In a hard-hitting essay published in Weekend Argus on Saturday, Tutu and his daughter, the Reverend Mpho Tutu, the executive director of the Desmond and Leah Tutu Legacy Foundation, lament the almost daily murder of children in Cape Town and call on Capetonians from all walks of life to work together to stop the violence.

“Wherever one is in the world, the avoidable death of a child is considered a disgrace; the rape of a child is considered an abomination. Yet in Cape Town, a world-class city voted by New York Times readers as among the top travel destinations on Earth, it’s impossible to tell how many children have been brutally violated and/or killed over any given period because nobody appears to keep such records,” they say, citing the death this week of nine-year-old Lihle Hlanjwa, who was raped, set alight and abandoned next to a freeway in January, and the many children, including 12-year-old Jucinta Matroos, who have been killed or wounded in gang crossfire this year, as evidence of the extreme levels of violence in the city.

“The reality for citizens across broad swathes of the Cape Flats and the surrounding region is that 20 years into South Africa’s democracy they have yet to receive a freedom dividend.

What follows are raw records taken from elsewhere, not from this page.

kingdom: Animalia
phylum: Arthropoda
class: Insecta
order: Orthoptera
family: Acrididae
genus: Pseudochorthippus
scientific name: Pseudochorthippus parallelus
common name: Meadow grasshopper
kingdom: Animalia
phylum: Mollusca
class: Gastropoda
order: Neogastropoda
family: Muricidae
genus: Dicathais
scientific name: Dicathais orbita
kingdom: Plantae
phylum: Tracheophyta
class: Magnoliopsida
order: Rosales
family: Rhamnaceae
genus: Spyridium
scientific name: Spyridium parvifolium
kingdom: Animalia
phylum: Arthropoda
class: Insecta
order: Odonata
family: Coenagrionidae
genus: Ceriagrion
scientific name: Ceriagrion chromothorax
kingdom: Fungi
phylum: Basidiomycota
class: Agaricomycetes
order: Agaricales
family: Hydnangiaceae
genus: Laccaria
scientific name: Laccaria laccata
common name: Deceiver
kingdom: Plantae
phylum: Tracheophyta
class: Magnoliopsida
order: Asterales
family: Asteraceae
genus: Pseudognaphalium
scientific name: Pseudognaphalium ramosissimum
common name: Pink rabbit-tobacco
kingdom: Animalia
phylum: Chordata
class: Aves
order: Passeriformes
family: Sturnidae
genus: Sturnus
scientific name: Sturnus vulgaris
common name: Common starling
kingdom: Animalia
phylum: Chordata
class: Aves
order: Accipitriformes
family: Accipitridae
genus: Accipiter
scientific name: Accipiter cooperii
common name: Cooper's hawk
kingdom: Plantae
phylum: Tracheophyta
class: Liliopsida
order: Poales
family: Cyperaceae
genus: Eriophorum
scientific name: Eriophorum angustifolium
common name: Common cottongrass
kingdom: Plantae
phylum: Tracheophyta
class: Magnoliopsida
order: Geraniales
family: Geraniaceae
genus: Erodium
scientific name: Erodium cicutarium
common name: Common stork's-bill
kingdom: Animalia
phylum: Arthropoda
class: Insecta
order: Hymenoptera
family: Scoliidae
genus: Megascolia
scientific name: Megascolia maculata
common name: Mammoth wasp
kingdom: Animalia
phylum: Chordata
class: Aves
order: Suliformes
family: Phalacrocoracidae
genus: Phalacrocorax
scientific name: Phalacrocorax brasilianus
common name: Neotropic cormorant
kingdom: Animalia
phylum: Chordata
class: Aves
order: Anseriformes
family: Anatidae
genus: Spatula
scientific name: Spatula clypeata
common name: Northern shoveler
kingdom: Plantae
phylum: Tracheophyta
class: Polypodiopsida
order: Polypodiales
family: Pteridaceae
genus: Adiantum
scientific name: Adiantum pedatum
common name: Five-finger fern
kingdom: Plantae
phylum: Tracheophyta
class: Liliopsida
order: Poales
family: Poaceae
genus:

They have yet to be freed of the yoke of oppression wrought by gangsters and sex fiends and other criminals. Most of these communities remain as fundamentally dysfunctional as they were when they were first thrown together as racial enclaves in the 1960s and 1970s.”

The Tutus say the failure of authorities to curb gangsterism has meant it has spread from coloured to neighbouring African communities, with potentially dire consequences.

“Each year, the police release crime statistics showing that the Western Cape is the most violent place in the country, with the highest proportion of murders and rapes,” they write. “It’s almost as if this is normal service. But it is grotesquely abnormal, and the sweet lament of our young heavenly choir is proof of that.

“It is easy to blame others for our malaise. All are guilty. We blame the government, and the various levels of government blame each other. We blame the police, we blame teachers, we blame poverty, we blame apartheid and we tend not to take any responsibility ourselves.”

Urging Capetonians to reach out across barriers and their own differences, much like the United Democratic Front (UDF) did when confronting apartheid, the Tutus say: “What occurs in Manenberg or Khayelitsha does not only affect the people of Manenberg and Khayelitsha. It affects each and all of us. Rape, brutality, bullying and fear undermine schools, they place a severe financial burden on state hospitals, they require police prioritisation in one area to the detriment of policing in other areas.”